All three are managed FHIR R4 data stores with search, analytics integration, and clinical NLP capabilities. The differences: AWS HealthLake integrates with SageMaker for ML and with Amazon Comprehend Medical for clinical NLP; it is most commonly chosen by organisations already on AWS or working with Epic (which has a deep AWS partnership). Azure Health Data Services includes FHIR, DICOM, and MedTech (IoT medical device) services in an integrated platform — useful for organisations that need imaging and device data alongside clinical records. Google Cloud Healthcare API integrates with BigQuery for population health analytics, which is particularly powerful for organisations doing large-scale data analysis on clinical cohorts. The practical choice depends on which cloud provider your organisation uses for other workloads and which analytics and ML tools you use — the FHIR capabilities are broadly comparable across all three.

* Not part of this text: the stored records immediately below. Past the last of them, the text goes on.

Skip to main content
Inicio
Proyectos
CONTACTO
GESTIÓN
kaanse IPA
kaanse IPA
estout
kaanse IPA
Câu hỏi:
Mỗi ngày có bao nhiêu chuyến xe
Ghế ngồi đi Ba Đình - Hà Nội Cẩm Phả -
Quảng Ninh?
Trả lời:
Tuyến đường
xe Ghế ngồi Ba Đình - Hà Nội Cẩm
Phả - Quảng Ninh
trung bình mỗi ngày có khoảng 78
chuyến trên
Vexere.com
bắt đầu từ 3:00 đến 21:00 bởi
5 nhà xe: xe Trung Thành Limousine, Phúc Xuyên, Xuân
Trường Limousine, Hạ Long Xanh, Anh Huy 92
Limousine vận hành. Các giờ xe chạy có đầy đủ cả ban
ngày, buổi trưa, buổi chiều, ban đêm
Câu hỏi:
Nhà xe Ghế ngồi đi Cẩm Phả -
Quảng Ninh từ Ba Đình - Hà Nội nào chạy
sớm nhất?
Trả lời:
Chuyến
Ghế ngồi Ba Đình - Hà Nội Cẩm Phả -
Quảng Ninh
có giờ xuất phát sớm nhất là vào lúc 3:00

How do you handle medical imaging (DICOM) storage cost in the cloud?

Medical imaging is the largest contributor to healthcare storage costs — a single CT scan can be 500MB to several GB; a large health system generates petabytes of imaging data annually. Cloud cost management for DICOM: (1) Implement automated storage tiering — images accessed in the last 90 days in standard storage, images 90 days to 3 years in infrequent-access tiers, images older than 3 years in archive tiers. Cost reduction of 60–80% compared to keeping all images in standard storage. (2) Use DICOM-aware compression where clinically appropriate — lossless JPEG 2000 reduces file sizes without compromising diagnostic quality. (3) Implement lifecycle policies that enforce tiering automatically at the object storage level — not as a manual process. (4) Track DICOM storage separately in your cloud cost allocation tags so you can see imaging cost trends independently of application infrastructure cost.

What are the latency requirements for clinical AI inference in cloud environments?

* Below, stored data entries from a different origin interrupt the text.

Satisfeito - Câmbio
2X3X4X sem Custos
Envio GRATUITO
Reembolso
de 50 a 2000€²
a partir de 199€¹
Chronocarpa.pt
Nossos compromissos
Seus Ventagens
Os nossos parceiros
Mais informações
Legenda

Latency requirements vary by clinical use case. Passive decision support (risk scores surfaced in a dashboard that clinicians review when they choose to) can tolerate 2–5 second inference latency — the result is displayed when the page loads, not in the middle of a workflow. Active alerts (sepsis detection, deterioration warnings, medication interaction checks that interrupt a clinician's workflow) must complete in under 500ms to be acceptable in clinical use; under 200ms is preferred. Real-time applications (AI-assisted interpretation during a procedure, live transcription for ambient documentation) require sub-100ms latency and typically cannot tolerate cloud round-trip overhead — they require edge deployment within or near the clinical environment. Design your inference infrastructure based on the specific latency requirement of the use case, not a generic 'cloud inference' assumption.